Particolarmente rilevante è inoltre il regime transitorio previsto dal provvedimento. Il Garante ha riconosciuto la complessità degli adeguamenti richiesti, concedendo agli operatori un termine pari a 6 mesi dalla pubblicazione in Gazzetta Ufficiale. Le Linee Guida distinguono, al riguardo, tra nuovi trattamenti, per i quali il consenso dovrà essere raccolto preventivamente al momento dell’acquisizione dell’indirizzo di posta elettronica, e trattamenti già in corso, per i quali il titolare dovrà tempestivamente assolvere ai propri obblighi informativi con il primo invio utile e implementare un meccanismo di revoca anche granulare del consenso, individuando soluzioni improntate alla massima riconoscibilità, visibilità e facilità d’uso a beneficio dell’interessato.
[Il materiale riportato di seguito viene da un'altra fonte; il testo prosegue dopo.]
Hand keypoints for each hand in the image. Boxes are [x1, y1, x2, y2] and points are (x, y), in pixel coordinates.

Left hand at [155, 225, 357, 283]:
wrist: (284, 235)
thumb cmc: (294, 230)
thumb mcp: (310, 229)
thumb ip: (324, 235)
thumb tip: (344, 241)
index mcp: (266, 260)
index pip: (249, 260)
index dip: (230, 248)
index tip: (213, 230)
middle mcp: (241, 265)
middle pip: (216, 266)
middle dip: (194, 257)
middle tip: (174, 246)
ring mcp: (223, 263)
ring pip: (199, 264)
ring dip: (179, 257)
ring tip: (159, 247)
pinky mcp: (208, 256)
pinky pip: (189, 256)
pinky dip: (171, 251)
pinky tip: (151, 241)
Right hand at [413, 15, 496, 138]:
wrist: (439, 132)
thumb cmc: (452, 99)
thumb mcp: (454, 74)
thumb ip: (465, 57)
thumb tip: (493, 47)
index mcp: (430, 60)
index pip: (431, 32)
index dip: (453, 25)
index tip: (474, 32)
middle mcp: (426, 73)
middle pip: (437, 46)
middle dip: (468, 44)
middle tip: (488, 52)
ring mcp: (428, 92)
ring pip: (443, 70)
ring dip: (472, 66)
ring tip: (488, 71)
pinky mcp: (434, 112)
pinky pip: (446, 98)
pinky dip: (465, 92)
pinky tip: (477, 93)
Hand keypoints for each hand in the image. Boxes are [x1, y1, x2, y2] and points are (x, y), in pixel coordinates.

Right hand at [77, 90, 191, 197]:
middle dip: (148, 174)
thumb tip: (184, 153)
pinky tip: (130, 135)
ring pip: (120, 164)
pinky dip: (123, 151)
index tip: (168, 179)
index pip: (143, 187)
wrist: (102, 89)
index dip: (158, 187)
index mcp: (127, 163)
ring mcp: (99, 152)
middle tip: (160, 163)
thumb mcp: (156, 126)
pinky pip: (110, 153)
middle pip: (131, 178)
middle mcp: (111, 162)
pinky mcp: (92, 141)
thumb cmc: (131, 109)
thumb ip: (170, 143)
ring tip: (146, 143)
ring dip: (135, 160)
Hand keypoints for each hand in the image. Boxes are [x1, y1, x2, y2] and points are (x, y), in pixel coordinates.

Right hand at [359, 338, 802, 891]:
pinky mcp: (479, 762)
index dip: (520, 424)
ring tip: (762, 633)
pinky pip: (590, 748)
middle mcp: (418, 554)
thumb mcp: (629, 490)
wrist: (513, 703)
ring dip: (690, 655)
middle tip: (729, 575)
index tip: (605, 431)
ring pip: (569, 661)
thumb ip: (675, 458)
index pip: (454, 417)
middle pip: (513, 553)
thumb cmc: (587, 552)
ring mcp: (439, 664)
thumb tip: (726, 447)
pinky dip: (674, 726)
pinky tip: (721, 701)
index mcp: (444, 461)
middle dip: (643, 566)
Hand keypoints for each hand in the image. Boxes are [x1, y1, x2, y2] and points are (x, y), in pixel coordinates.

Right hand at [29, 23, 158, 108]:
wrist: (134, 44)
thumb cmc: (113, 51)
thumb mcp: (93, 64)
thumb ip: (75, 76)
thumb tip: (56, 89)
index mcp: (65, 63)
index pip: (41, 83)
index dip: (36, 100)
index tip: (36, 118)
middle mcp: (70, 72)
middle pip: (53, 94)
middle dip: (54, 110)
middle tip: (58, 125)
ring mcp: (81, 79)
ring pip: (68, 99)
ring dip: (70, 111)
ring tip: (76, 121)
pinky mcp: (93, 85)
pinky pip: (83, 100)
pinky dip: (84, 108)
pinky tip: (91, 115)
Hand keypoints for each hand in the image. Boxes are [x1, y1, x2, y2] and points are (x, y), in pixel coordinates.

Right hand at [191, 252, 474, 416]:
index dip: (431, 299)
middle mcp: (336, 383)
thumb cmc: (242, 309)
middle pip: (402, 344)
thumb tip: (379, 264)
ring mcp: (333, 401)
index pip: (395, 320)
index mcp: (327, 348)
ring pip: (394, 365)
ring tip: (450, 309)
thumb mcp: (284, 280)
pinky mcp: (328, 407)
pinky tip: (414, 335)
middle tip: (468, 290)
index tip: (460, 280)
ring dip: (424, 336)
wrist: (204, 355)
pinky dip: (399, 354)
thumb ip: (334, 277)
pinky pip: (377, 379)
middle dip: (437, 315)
Il Garante precisa che tale regime transitorio è destinato ad essere progressivamente dismesso via via che nuovi trattamenti verranno intrapresi e saranno assoggettati alla regola della preventiva acquisizione del consenso.
4. Conclusioni
Le nuove Linee Guida segnano un passaggio importante nell’evoluzione della disciplina italiana in materia di tecnologie di tracciamento.
Il Garante conferma un orientamento sostanzialmente rigoroso, qualificando i tracking pixel come strumenti soggetti alla disciplina speciale prevista dall’art. 122 del Codice Privacy e riaffermando la centralità dei principi di trasparenza e controllo da parte dell’interessato.
Allo stesso tempo, l’Autorità introduce alcune semplificazioni operative - come il consenso unico per comunicazioni promozionali e tracking - e individua specifiche ipotesi di esenzione che consentono di preservare l’efficienza di determinati servizi.
Per imprese, enti pubblici, provider tecnologici e operatori del marketing digitale, il semestre di adeguamento previsto dal provvedimento rappresenta pertanto un’occasione per riesaminare processi, strumenti e basi giuridiche dei trattamenti connessi all’invio di comunicazioni elettroniche, alla luce di un quadro regolatorio che pone sempre più al centro la trasparenza e la consapevolezza dell’utente.